我有一个按时间戳和 ID 组织的数据框。对于每个 ID# 和每分钟,我有 8 列数据,每列都有四种不同类型的事件强度预测。预测可能是久坐、轻度、中度或剧烈。数据按以下格式排列。
id time x1 x2 x3
1 10:30 Moderate Light Light
1 10:31 Moderate Light Moderate
...
2 12:24 Light Light Light
2 12:25 Light Light Light
我希望获得每个 ID 的每个预测变量(x1、x2、x3...等)的每个事件强度的总和。
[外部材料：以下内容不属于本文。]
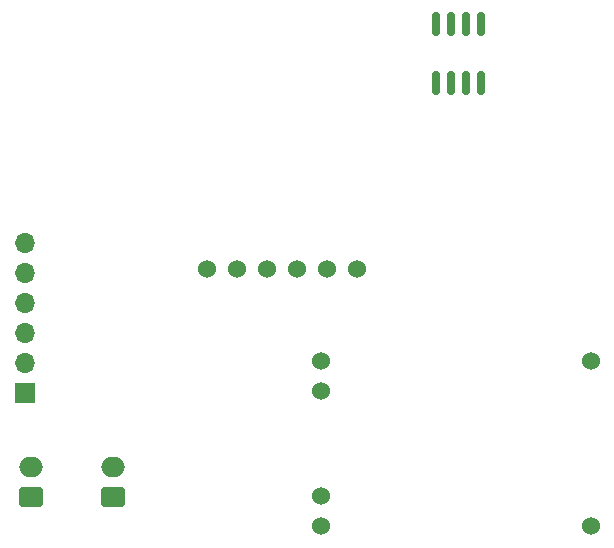
<source format=gbs>
G04 #@! TF.GenerationSoftware,KiCad,Pcbnew,(6.0.2-0)*
G04 #@! TF.CreationDate,2022-03-01T18:59:47+01:00*
G04 #@! TF.ProjectId,HelloWeather,48656c6c-6f57-4656-9174-6865722e6b69,rev?*
G04 #@! TF.SameCoordinates,Original*
G04 #@! TF.FileFunction,Soldermask,Bot*
G04 #@! TF.FilePolarity,Negative*
%FSLAX46Y46*%
G04 Gerber Fmt 4.6, Leading zero omitted, Abs format (unit mm)*
G04 Created by KiCad (PCBNEW (6.0.2-0)) date 2022-03-01 18:59:47*
%MOMM*%
%LPD*%
G01*
G04 APERTURE LIST*
G04 Aperture macros list*
%AMRoundRect*
0 Rectangle with rounded corners*
0 $1 Rounding radius*
0 $2 $3 $4 $5 $6 $7 $8 $9 X,Y pos of 4 corners*
0 Add a 4 corners polygon primitive as box body*
4,1,4,$2,$3,$4,$5,$6,$7,$8,$9,$2,$3,0*
0 Add four circle primitives for the rounded corners*
1,1,$1+$1,$2,$3*
1,1,$1+$1,$4,$5*
1,1,$1+$1,$6,$7*
1,1,$1+$1,$8,$9*
0 Add four rect primitives between the rounded corners*
20,1,$1+$1,$2,$3,$4,$5,0*
20,1,$1+$1,$4,$5,$6,$7,0*
20,1,$1+$1,$6,$7,$8,$9,0*
20,1,$1+$1,$8,$9,$2,$3,0*%
G04 Aperture macros list end*
%ADD10RoundRect,0.250000X0.750000X-0.600000X0.750000X0.600000X-0.750000X0.600000X-0.750000X-0.600000X0*%
%ADD11O,2.000000X1.700000*%
%ADD12RoundRect,0.150000X-0.150000X0.825000X-0.150000X-0.825000X0.150000X-0.825000X0.150000X0.825000X0*%
%ADD13R,1.700000X1.700000*%
%ADD14O,1.700000X1.700000*%
%ADD15C,1.524000*%
G04 APERTURE END LIST*
D10*
X60500000Y-140000000D03*
D11*
X60500000Y-137500000D03*
D10*
X67500000Y-140000000D03*
D11*
X67500000Y-137500000D03*
D12*
X94845000Y-100025000D03*
X96115000Y-100025000D03*
X97385000Y-100025000D03*
X98655000Y-100025000D03*
X98655000Y-104975000D03*
X97385000Y-104975000D03*
X96115000Y-104975000D03*
X94845000Y-104975000D03*
D13*
X60000000Y-131250000D03*
D14*
X60000000Y-128710000D03*
X60000000Y-126170000D03*
X60000000Y-123630000D03*
X60000000Y-121090000D03*
X60000000Y-118550000D03*
D15*
X107930000Y-128515000D03*
X85070000Y-142485000D03*
X107930000Y-142485000D03*
X85070000Y-139945000D03*
X85070000Y-131055000D03*
X85070000Y-128515000D03*
X88100000Y-120695000D03*
X85560000Y-120695000D03*
X83020000Y-120695000D03*
X80480000Y-120695000D03*
X77940000Y-120695000D03*
X75400000Y-120695000D03*
M02*

</source>
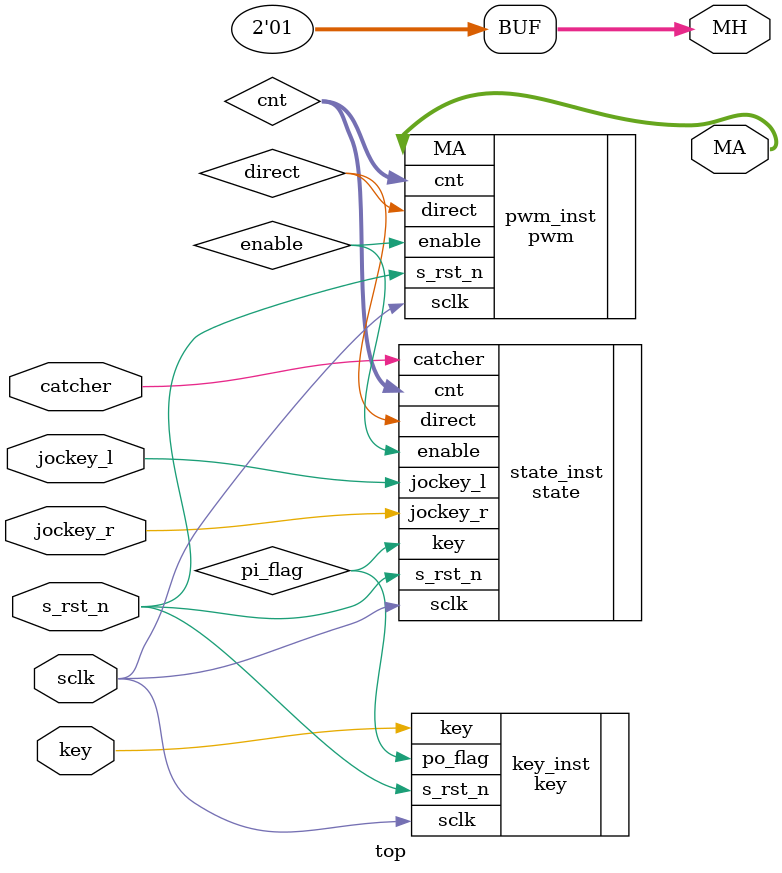
<source format=v>
module  top(
        // system signals 
        input                   sclk                    ,  
        input                   s_rst_n                 ,
        // input signals
        input                   key                     ,
        input                   catcher                 ,
        input                   jockey_r                ,
        input                   jockey_l                ,
        // output signals
        // output          [ 3:0]  stepdrive
        output          [ 1:0]  MA                      ,
        output          [ 1:0]  MH                      
);

//============================================================\
// ========= Define Parameter and Internal Signals ==========
//============================================================/ 
wire                    pi_flag                         ;
wire                    direct                          ;
wire                    enable                          ;
//wire                    flag                            ;
wire    [ 2:0]          cnt                             ;


//====================================================================
// ***************      Main    Code    ***************
//====================================================================
assign  MH      =       {1'b0,1'b1};

key     key_inst(
        .sclk                   (sclk                   ),
        .s_rst_n                (s_rst_n                ),
        .key                    (key                    ),
        .po_flag                (pi_flag                )
);

state   state_inst(
        .sclk                   (sclk                   ),
        .s_rst_n                (s_rst_n                ),
        .catcher                (catcher                ),
        .jockey_r               (jockey_r               ),
        .jockey_l               (jockey_l               ),
        .key                    (pi_flag                ),
  //      .flag                   (flag                   ),
        .direct                 (direct                 ),
        .enable                 (enable                 ),
        .cnt                    (cnt                    )
);

/* motor   motor_inst(
        .sclk                   (sclk                   ),
        .s_rst_n                (s_rst_n                ),
        .direct                 (direct                 ),
        .stepenable             (stepenable             ),
        .stepdrive              (stepdrive              )
); */

pwm     pwm_inst(
        .sclk                   (sclk                   ),
        .s_rst_n                (s_rst_n                ),
        .enable                 (enable                 ),
        .direct                 (direct                 ),
        .cnt                    (cnt                    ),
 //       .flag                   (flag                   ),
        .MA                     (MA                     )
);        








endmodule
</source>
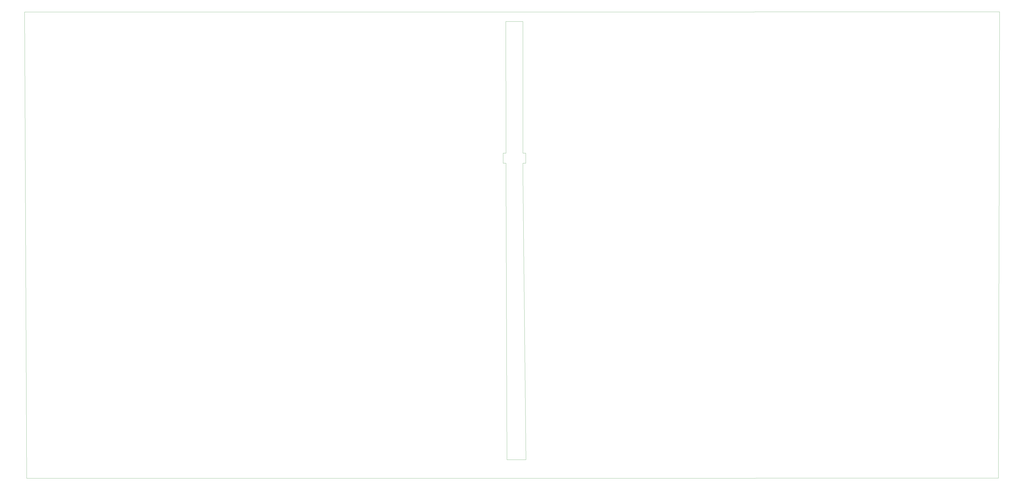
<source format=gbr>
%TF.GenerationSoftware,KiCad,Pcbnew,7.0.1-3b83917a11~172~ubuntu22.04.1*%
%TF.CreationDate,2023-03-20T17:17:28+01:00*%
%TF.ProjectId,Europe-ergo,4575726f-7065-42d6-9572-676f2e6b6963,rev?*%
%TF.SameCoordinates,Original*%
%TF.FileFunction,Profile,NP*%
%FSLAX46Y46*%
G04 Gerber Fmt 4.6, Leading zero omitted, Abs format (unit mm)*
G04 Created by KiCad (PCBNEW 7.0.1-3b83917a11~172~ubuntu22.04.1) date 2023-03-20 17:17:28*
%MOMM*%
%LPD*%
G01*
G04 APERTURE LIST*
%TA.AperFunction,Profile*%
%ADD10C,0.100000*%
%TD*%
%TA.AperFunction,Profile*%
%ADD11C,0.010000*%
%TD*%
G04 APERTURE END LIST*
D10*
X308570000Y-83880000D02*
X308500000Y-31250000D01*
X316075000Y-83400000D02*
X316050000Y-31250000D01*
X313450000Y-226850000D02*
X317450000Y-226850000D01*
X94000000Y-27000000D02*
X308500000Y-27000000D01*
X528000000Y-235000000D02*
X528550000Y-26900000D01*
X94900000Y-235100000D02*
X94000000Y-27000000D01*
X313450000Y-226850000D02*
X309000000Y-226850000D01*
X316050000Y-31250000D02*
X308500000Y-31250000D01*
X528550000Y-26900000D02*
X308500000Y-27000000D01*
X309900000Y-235100000D02*
X528000000Y-235000000D01*
X308570000Y-101080000D02*
X309000000Y-226850000D01*
X316075000Y-100600000D02*
X317450000Y-226850000D01*
X309900000Y-235100000D02*
X94900000Y-235100000D01*
D11*
%TO.C,J2*%
X316075000Y-90000000D02*
X316075000Y-83400000D01*
X316075000Y-94500000D02*
X317375000Y-94500000D01*
X316075000Y-100600000D02*
X316075000Y-94500000D01*
X317375000Y-90000000D02*
X316075000Y-90000000D01*
X317375000Y-94500000D02*
X317375000Y-90000000D01*
%TO.C,J1*%
X308570000Y-94480000D02*
X308570000Y-101080000D01*
X308570000Y-89980000D02*
X307270000Y-89980000D01*
X308570000Y-83880000D02*
X308570000Y-89980000D01*
X307270000Y-94480000D02*
X308570000Y-94480000D01*
X307270000Y-89980000D02*
X307270000Y-94480000D01*
%TD*%
M02*

</source>
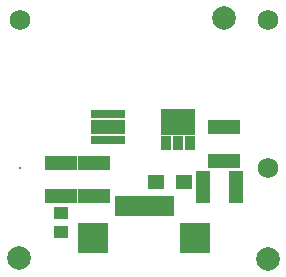
<source format=gts>
G04*
G04 #@! TF.GenerationSoftware,Altium Limited,Altium Designer,23.4.1 (23)*
G04*
G04 Layer_Color=8388736*
%FSLAX44Y44*%
%MOMM*%
G71*
G04*
G04 #@! TF.SameCoordinates,EFB48218-AA6A-4B24-80ED-B411BF601C35*
G04*
G04*
G04 #@! TF.FilePolarity,Negative*
G04*
G01*
G75*
%ADD22C,2.0000*%
%ADD23R,3.0032X1.2032*%
%ADD24R,3.0032X0.7532*%
%ADD25R,1.3532X1.2032*%
%ADD26R,0.9532X1.1532*%
%ADD27R,3.0032X2.2532*%
%ADD28R,2.8032X1.1532*%
%ADD29R,1.2032X1.1032*%
%ADD30R,1.1532X2.8032*%
%ADD31R,2.6032X2.6032*%
%ADD32R,0.5032X1.8032*%
%ADD33R,2.6032X2.6032*%
%ADD34C,1.7272*%
%ADD35C,0.2032*%
%ADD36C,0.6132*%
D22*
X-106250Y-76250D02*
D03*
X67750Y126750D02*
D03*
X104500Y-76750D02*
D03*
D23*
X-30250Y34750D02*
D03*
D24*
Y23500D02*
D03*
Y46000D02*
D03*
D25*
X33500Y-12250D02*
D03*
X10000D02*
D03*
D26*
X39250Y21000D02*
D03*
X29000D02*
D03*
X18750D02*
D03*
D27*
X29000Y38500D02*
D03*
D28*
X67750Y34250D02*
D03*
Y6250D02*
D03*
X-42750Y4250D02*
D03*
Y-23750D02*
D03*
X-70750Y4250D02*
D03*
Y-23750D02*
D03*
D29*
X-70250Y-38000D02*
D03*
Y-54000D02*
D03*
D30*
X77500Y-15750D02*
D03*
X49500D02*
D03*
D31*
X-43495Y-59010D02*
D03*
D32*
X22505Y-32510D02*
D03*
X17505D02*
D03*
X12505D02*
D03*
X7505D02*
D03*
X2505D02*
D03*
X-2495D02*
D03*
X-7495D02*
D03*
X-12495D02*
D03*
X-17495D02*
D03*
X-22495D02*
D03*
D33*
X43495Y-59010D02*
D03*
D34*
X105000Y0D02*
D03*
Y125000D02*
D03*
X-105000D02*
D03*
D35*
Y0D02*
D03*
D36*
X-19500Y23500D02*
D03*
X-30250D02*
D03*
X-41250Y23750D02*
D03*
X-40000Y34000D02*
D03*
X-30000Y36000D02*
D03*
X-20000Y34000D02*
D03*
X18000Y43000D02*
D03*
X29000D02*
D03*
X40000D02*
D03*
Y33000D02*
D03*
X29000D02*
D03*
X18000D02*
D03*
M02*

</source>
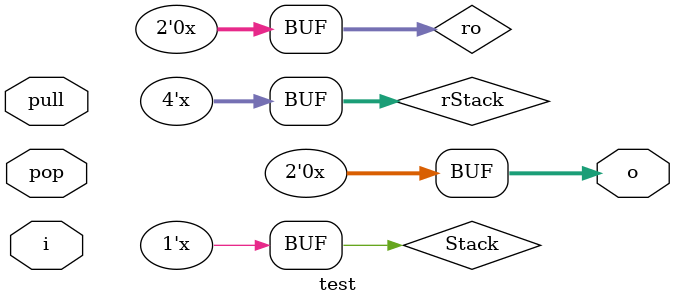
<source format=v>
module test (i,o,pop, pull);

input 	[1:0] 	i;
input 				pop, pull;
output 	[1:0] 	o;

reg [3:0] rStack;
reg [2:0] rSP;
reg [1:0] ro;
assign o=ro;
assign SP=rSP;
assign Stack=rStack;

always @(pop)

begin
	
	if (rSP !=3'b111)
	begin
		rStack[rSP]=i;
		rSP=SP+1;
	end
	
	else 
	begin
		rStack[rSP]=i;
		rSP=3'b111;
	end
end
	
always @(pull)

begin
		ro=rStack[rSP];
		rSP=SP-1;
end
endmodule
	

</source>
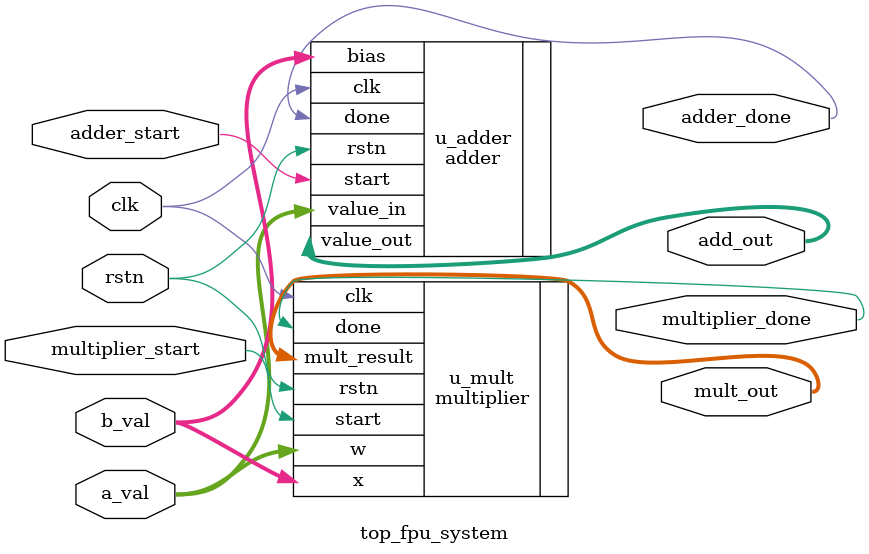
<source format=v>
`timescale 1ns / 1ps

module top_fpu_system #(
    parameter DATA_WIDTH = 32
)(
    input clk,
    input rstn,

    // Adder/Multiplier interface
    input [DATA_WIDTH-1:0] a_val,
    input [DATA_WIDTH-1:0] b_val,
    output [DATA_WIDTH-1:0] add_out,
    output [DATA_WIDTH-1:0] mult_out,
    input adder_start,
    input multiplier_start,
    output adder_done,
    output multiplier_done
);

    // --- Adder ---
    adder u_adder (
        .clk(clk),
        .rstn(rstn),
        .start(adder_start),
        .done(adder_done),
        .value_in(a_val),
        .bias(b_val),
        .value_out(add_out)
    );

    // --- Multiplier ---
    multiplier u_mult (
        .clk(clk),
        .rstn(rstn),
        .start(multiplier_start),
        .done(multiplier_done),
        .w(a_val),
        .x(b_val),
        .mult_result(mult_out)
    );

endmodule

</source>
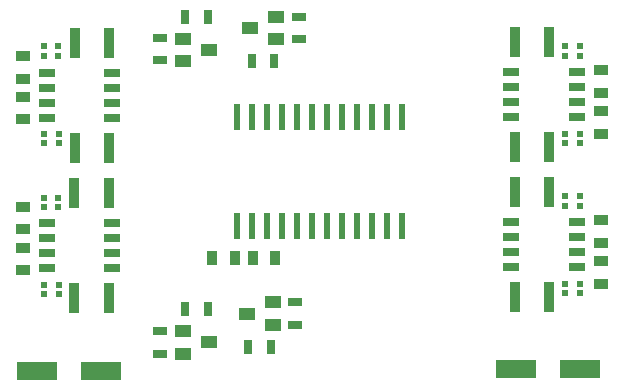
<source format=gbr>
G04 #@! TF.FileFunction,Paste,Top*
%FSLAX46Y46*%
G04 Gerber Fmt 4.6, Leading zero omitted, Abs format (unit mm)*
G04 Created by KiCad (PCBNEW 4.0.4-stable) date 12/08/16 20:58:41*
%MOMM*%
%LPD*%
G01*
G04 APERTURE LIST*
%ADD10C,0.100000*%
%ADD11R,3.500000X1.600000*%
%ADD12R,0.900000X2.500000*%
%ADD13R,1.300000X0.700000*%
%ADD14R,0.700000X1.300000*%
%ADD15R,1.400000X1.000000*%
%ADD16R,0.600000X0.550000*%
%ADD17R,0.600000X2.200000*%
%ADD18R,1.300000X0.900000*%
%ADD19R,0.900000X1.300000*%
%ADD20R,1.470000X0.650000*%
G04 APERTURE END LIST*
D10*
D11*
X113500000Y-112000000D03*
X118900000Y-112000000D03*
X78300000Y-112200000D03*
X72900000Y-112200000D03*
D12*
X78983268Y-106031844D03*
X76083268Y-106031844D03*
X78983268Y-97141844D03*
X76083268Y-97141844D03*
X79010434Y-93275944D03*
X76110434Y-93275944D03*
X79010434Y-84385944D03*
X76110434Y-84385944D03*
X113358000Y-84328000D03*
X116258000Y-84328000D03*
X113358000Y-93218000D03*
X116258000Y-93218000D03*
X113358000Y-97028000D03*
X116258000Y-97028000D03*
X113358000Y-105918000D03*
X116258000Y-105918000D03*
D13*
X95093654Y-84074874D03*
X95093654Y-82174874D03*
D14*
X92995654Y-85918874D03*
X91095654Y-85918874D03*
D13*
X83355647Y-83970559D03*
X83355647Y-85870559D03*
D14*
X85453647Y-82192559D03*
X87353647Y-82192559D03*
D13*
X94723444Y-108278058D03*
X94723444Y-106378058D03*
D14*
X92691444Y-110122058D03*
X90791444Y-110122058D03*
D13*
X83363467Y-108803357D03*
X83363467Y-110703357D03*
D14*
X85461467Y-106959357D03*
X87361467Y-106959357D03*
D15*
X93145654Y-84074874D03*
X93145654Y-82174874D03*
X90945654Y-83124874D03*
X85303647Y-84036559D03*
X85303647Y-85936559D03*
X87503647Y-84986559D03*
X92859444Y-108278058D03*
X92859444Y-106378058D03*
X90659444Y-107328058D03*
X85311467Y-108803357D03*
X85311467Y-110703357D03*
X87511467Y-109753357D03*
D16*
X118900000Y-104800000D03*
X118900000Y-105600000D03*
X118872000Y-98190000D03*
X118872000Y-97390000D03*
X118900000Y-92100000D03*
X118900000Y-92900000D03*
X118872000Y-85490000D03*
X118872000Y-84690000D03*
X117600000Y-105600000D03*
X117600000Y-104800000D03*
X117602000Y-97390000D03*
X117602000Y-98190000D03*
X117600000Y-92900000D03*
X117600000Y-92100000D03*
X117602000Y-84690000D03*
X117602000Y-85490000D03*
X73500000Y-85500000D03*
X73500000Y-84700000D03*
X73496434Y-92113944D03*
X73496434Y-92913944D03*
X73500000Y-98300000D03*
X73500000Y-97500000D03*
X73469268Y-104869844D03*
X73469268Y-105669844D03*
X74700000Y-84700000D03*
X74700000Y-85500000D03*
X74766434Y-92913944D03*
X74766434Y-92113944D03*
X74700000Y-97500000D03*
X74700000Y-98300000D03*
X74739268Y-105669844D03*
X74739268Y-104869844D03*
D17*
X89858000Y-90678000D03*
X89858000Y-99878000D03*
X91128000Y-90678000D03*
X91128000Y-99878000D03*
X92398000Y-90678000D03*
X92398000Y-99878000D03*
X93668000Y-90678000D03*
X93668000Y-99878000D03*
X94938000Y-90678000D03*
X94938000Y-99878000D03*
X96208000Y-90678000D03*
X96208000Y-99878000D03*
X97478000Y-90678000D03*
X97478000Y-99878000D03*
X98748000Y-90678000D03*
X98748000Y-99878000D03*
X100018000Y-90678000D03*
X100018000Y-99878000D03*
X101288000Y-90678000D03*
X101288000Y-99878000D03*
X102558000Y-90678000D03*
X102558000Y-99878000D03*
X103828000Y-90678000D03*
X103828000Y-99878000D03*
D18*
X120650000Y-102886000D03*
X120650000Y-104786000D03*
X120650000Y-101330000D03*
X120650000Y-99430000D03*
X120650000Y-90186000D03*
X120650000Y-92086000D03*
X120650000Y-88630000D03*
X120650000Y-86730000D03*
X71718434Y-87417944D03*
X71718434Y-85517944D03*
X71718434Y-88973944D03*
X71718434Y-90873944D03*
D19*
X89646000Y-102616000D03*
X87746000Y-102616000D03*
X91202000Y-102616000D03*
X93102000Y-102616000D03*
D18*
X71691268Y-100173844D03*
X71691268Y-98273844D03*
X71691268Y-101729844D03*
X71691268Y-103629844D03*
D20*
X113088000Y-99568000D03*
X113088000Y-100838000D03*
X113088000Y-102108000D03*
X113088000Y-103378000D03*
X118618000Y-103378000D03*
X118618000Y-102108000D03*
X118618000Y-100838000D03*
X118618000Y-99568000D03*
X113088000Y-86868000D03*
X113088000Y-88138000D03*
X113088000Y-89408000D03*
X113088000Y-90678000D03*
X118618000Y-90678000D03*
X118618000Y-89408000D03*
X118618000Y-88138000D03*
X118618000Y-86868000D03*
X79280434Y-90735944D03*
X79280434Y-89465944D03*
X79280434Y-88195944D03*
X79280434Y-86925944D03*
X73750434Y-86925944D03*
X73750434Y-88195944D03*
X73750434Y-89465944D03*
X73750434Y-90735944D03*
X79253268Y-103491844D03*
X79253268Y-102221844D03*
X79253268Y-100951844D03*
X79253268Y-99681844D03*
X73723268Y-99681844D03*
X73723268Y-100951844D03*
X73723268Y-102221844D03*
X73723268Y-103491844D03*
M02*

</source>
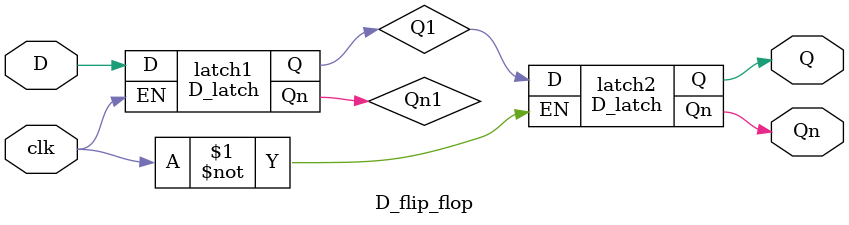
<source format=v>
`timescale 1ns / 1ps

module D_latch(input D, input EN, output Q, output Qn);
    //intermediate wires
    wire D_EN;
    wire D_comp;
    wire Dcomp_EN;
    
    NAND_gate gate(D, EN, D_EN);
    NAND_gate gate1(D, D, D_comp);
    NAND_gate gate2(D_comp, EN, Dcomp_EN);
    NAND_gate gate3(D_EN, Qn, Q);
    NAND_gate gate4(Dcomp_EN, Q, Qn);
endmodule

module D_flip_flop(input D, input clk, output reg Q, output reg Qn);
    //intermediate wires 
    wire Q1, Qn1;
    
    D_latch latch1(D, clk, Q1, Qn1);
    D_latch latch2(Q1, ~clk, Q, Qn); 
endmodule

</source>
使用上面的示例,我希望 reshape 我的数据,使其看起来像这样:
id Intensity x1 x2 x3
1 Light 0 2 1
1 Moderate 2 0 1
...
2 Light 2 2 2
2 Moderate 0 0 0
我的文件有大约 80 个 ID 和 8 个事件强度预测列 (x1-x8),以防万一。
最佳答案
library(tidyverse)
df %>%
select(-time) %>%
gather(key, intensity, -id) %>%
group_by(id, intensity, key) %>%
tally() %>%
spread(key, n) %>%
replace(is.na(.), 0)
输出是:
id intensity x1 x2 x3
1 1 Light 0 2 1
2 1 Moderate 3 0 2
3 1 Sedentary 1 0 1
4 1 Vigorous 0 2 0
5 2 Light 2 0 2
6 2 Moderate 1 1 0
7 2 Sedentary 0 2 0
8 2 Vigorous 0 0 1
示例数据:
df <- structure(list(id = c(1L, 1L, 1L, 1L, 2L, 2L, 2L), time = c("10:30",
"10:31", "10:32", "10:33", "12:24", "12:25", "12:26"), x1 = c("Moderate",
"Moderate", "Sedentary", "Moderate", "Light", "Moderate", "Light"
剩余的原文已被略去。